Dataset excerpts:
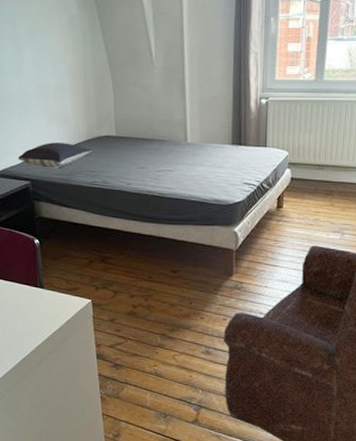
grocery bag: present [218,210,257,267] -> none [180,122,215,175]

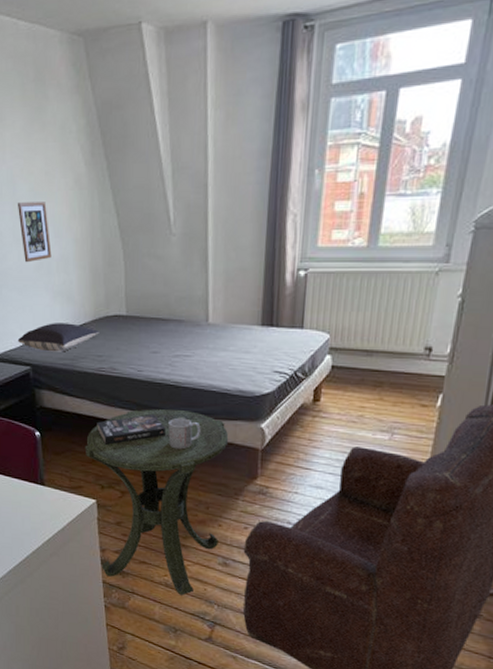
picture frame: none [18,38,49,90] -> present [18,202,52,263]
side table: none [80,216,208,383] -> present [85,408,229,596]
book: none [91,222,152,250] -> present [97,414,166,445]
mug: none [155,224,183,252] -> present [168,417,201,450]

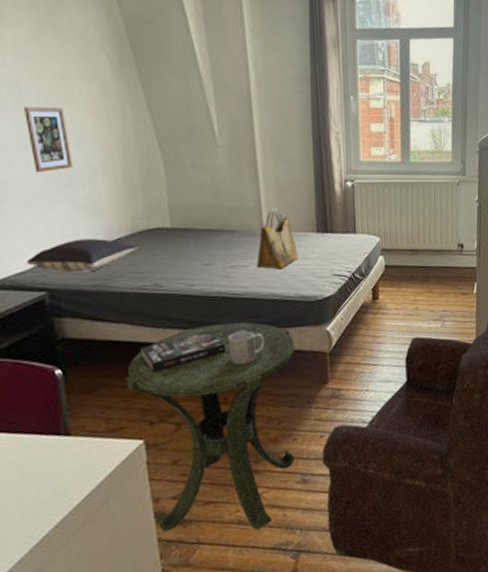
grocery bag: none [199,299,241,362] -> present [256,209,299,270]

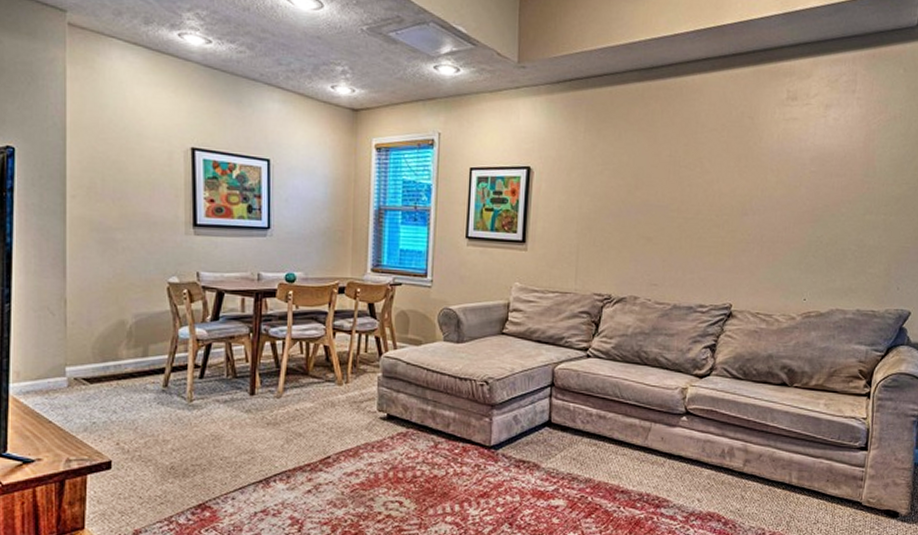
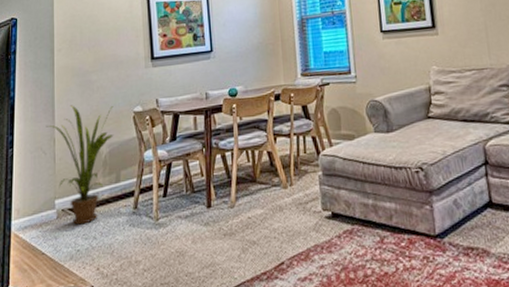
house plant: none [54,264,143,397] -> present [45,105,114,225]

**Task details**
Working through the data above, find every line holding "grocery" and copy it.

**Response**
grocery bag: present [218,210,257,267] -> none [180,122,215,175]
grocery bag: none [199,299,241,362] -> present [256,209,299,270]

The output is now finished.